* _What you will do_:
Copy out word for word the text lines of every item below, leaving out the pictures.

* _Dataset records_:
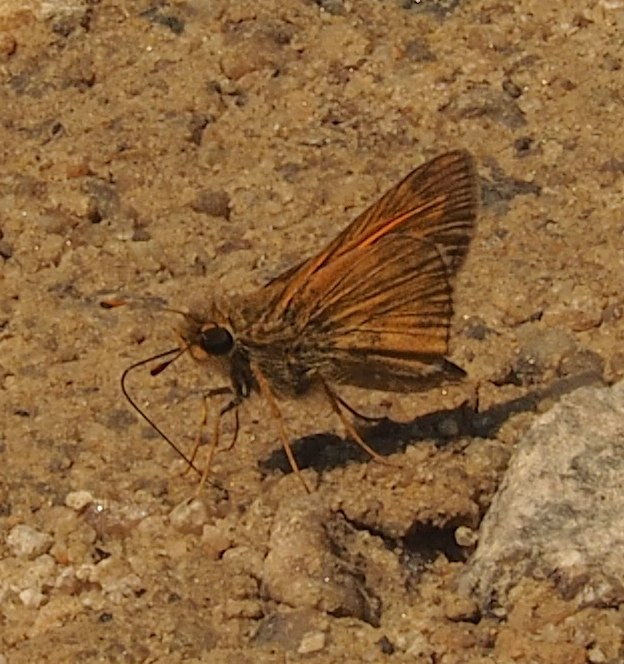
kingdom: Animalia
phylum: Arthropoda
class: Insecta
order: Lepidoptera
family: Hesperiidae
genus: Atalopedes
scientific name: Atalopedes
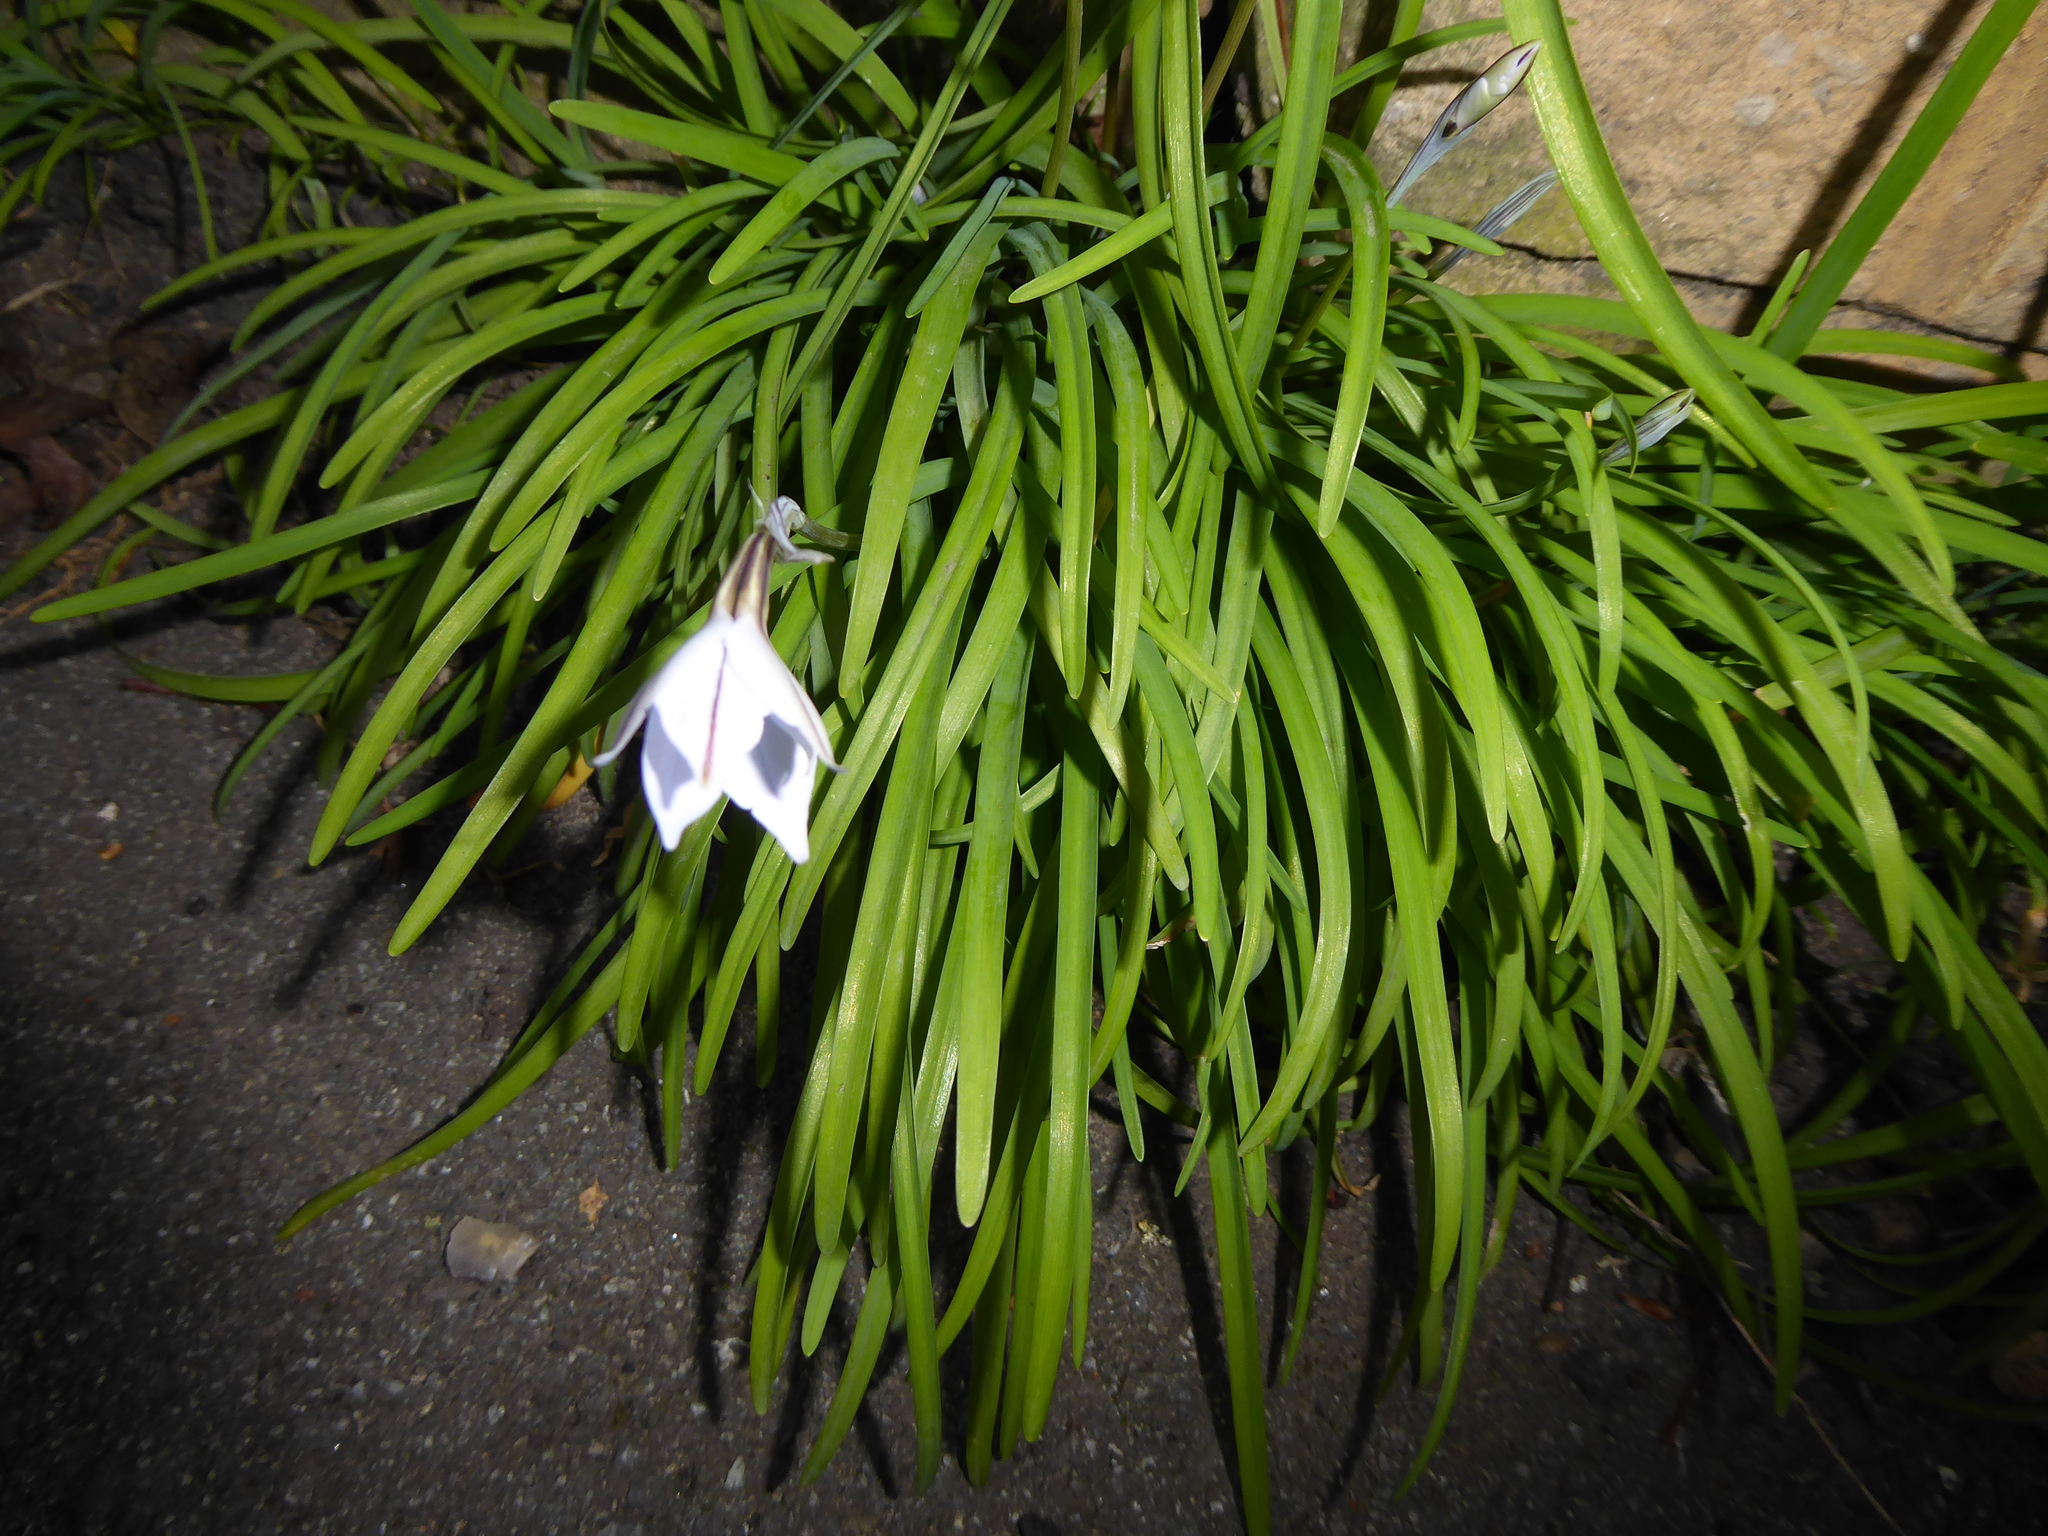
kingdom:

* _Solution_:
kingdom: Animalia
phylum: Arthropoda
class: Insecta
order: Lepidoptera
family: Hesperiidae
genus: Atalopedes
scientific name: Atalopedes
kingdom:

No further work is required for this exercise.